En application des principes utilisés en matière de TVA pour déterminer l’étendue d’une opération (article 257 ter du CGI), et en relevant notamment l’étendue des services, leur caractère facultatif, leurs modalités de facturation et leur finalité pour le consommateur moyen, le tribunal administratif a considéré :

  • d’une part, que l’utilisation de la place de marché et les programmes en cause ne forment pas objectivement une seule prestation économique ou opération complexe unique ; et
  • d’autre part, que ces programmes ne constituent pas un accessoire mais bien une prestation indépendante à l’accès ou à l’utilisation de l’interface.

Par conséquent, le tribunal valide l’exclusion des rémunérations perçues par la plateforme en cause au titre de ces deux programmes de l’assiette de la TSN.

Les opérateurs de plateforme peuvent se référer utilement aux principes TVA pour mieux revisiter leur niveau d’assujettissement à la TSN

Dans son jugement, le tribunal administratif de Cergy-Pontoise fait explicitement référence aux critères utilisés en matière de TVA pour déterminer l’étendue d’une opération.

En effet, au regard de la TVA, le même régime s’applique à deux ou plusieurs éléments ou actes qui sont si étroitement liés qu’ils forment, objectivement, une seule prestation économique indissociable dont la décomposition revêtirait un caractère artificiel.

En adoptant la perspective du consommateur moyen pour évaluer l’étendue des opérations pour la TSN, le juge s’aligne sur la jurisprudence concernant la détermination de l’étendue d’une opération en TVA.

Par ailleurs, une prestation complémentaire est soumise au régime de la prestation principale à laquelle elle est liée, si elle est considérée comme accessoire par rapport à l’opération principale. Pour évaluer le caractère accessoire ou non de la prestation, le juge s’appuie sur un faisceau d’indices, qui ont pour la plupart été utilisés par le tribunal administratif au cas particulier.

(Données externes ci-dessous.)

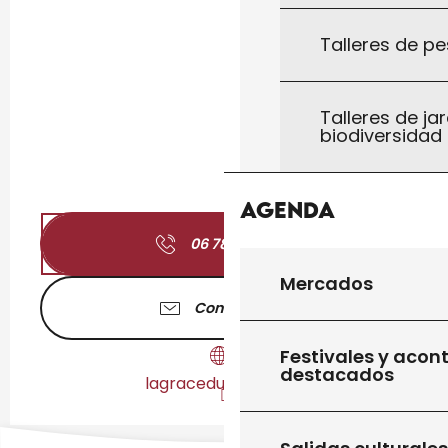
Talleres de pe
Talleres de jar
biodiversidad
Agenda
06 78 44 61
▒▒
Mercados
Contáctenos
Festivales y acon
destacados
lagraceduyoga.com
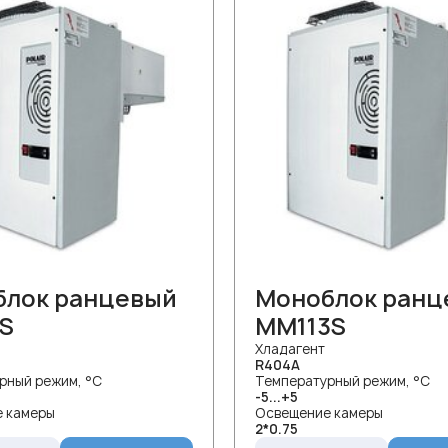
блок ранцевый
Моноблок ранц
S
MM113S
Хладагент
R404A
рный режим, °С
Температурный режим, °С
-5...+5
 камеры
Освещение камеры
2*0.75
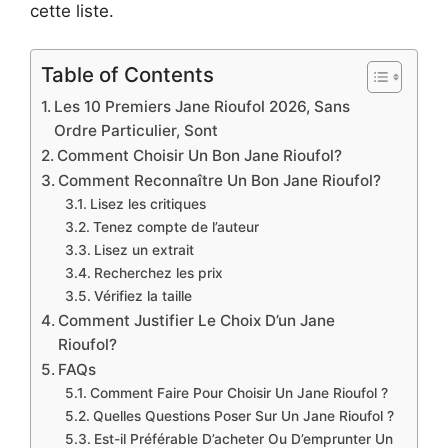
cette liste.
Table of Contents
Les 10 Premiers Jane Rioufol 2026, Sans
Ordre Particulier, Sont
Comment Choisir Un Bon Jane Rioufol?
Comment Reconnaître Un Bon Jane Rioufol?
Lisez les critiques
Tenez compte de l’auteur
Lisez un extrait
Recherchez les prix
Vérifiez la taille
Comment Justifier Le Choix D’un Jane
Rioufol?
FAQs
Comment Faire Pour Choisir Un Jane Rioufol ?
Quelles Questions Poser Sur Un Jane Rioufol ?
Est-il Préférable D’acheter Ou D’emprunter Un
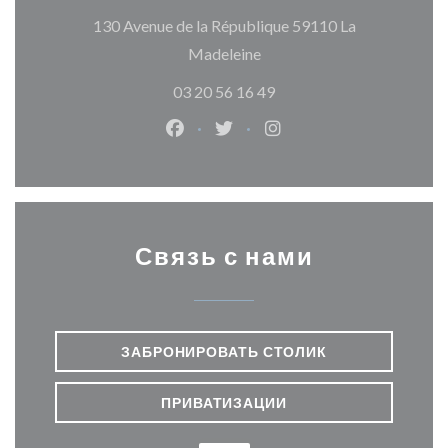
130 Avenue de la République 59110 La
((открывается в новом ок
Madeleine
03 20 56 16 49
Facebook ((открывается в новом о
Twitter ((открывается в нов
Instagram ((открывает
Связь с нами
ЗАБРОНИРОВАТЬ СТОЛИК
ПРИВАТИЗАЦИИ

Sur la base de ce jugement, les opérateurs numériques de mise en relation, qui entreraient dans le champ de la TSN, pourront, à notre sens, s’inspirer avec pertinence du courant jurisprudentiel nourri défini en matière de TVA au regard de la qualification d’une opération complexe unique, pour apprécier au cas par cas si certains des services commercialisés par l’opérateur doivent être effectivement inclus dans la base d’imposition de la TSN au même titre que le service stricto sensu de mise en relation.


[1] Jugement rendu le 23 septembre 2025 – n°2300178 – SAS AMAZON ONLINE France

[2] Exposé des motifs du projet de loi n°1737 déposé le mercredi 6 mars 2019 portant création d’une taxe sur les services numériques et modification de la trajectoire de baisse de l’impôt sur les sociétés.

[3] Article 299 du code général des impôts, dans sa version en vigueur du 26 juillet 2019 au 18 août 2022.

[4] La taxe sur les services numériques est aujourd’hui codifiée aux articles L 453-45 à L 453-83 du code des impositions sur les biens et services.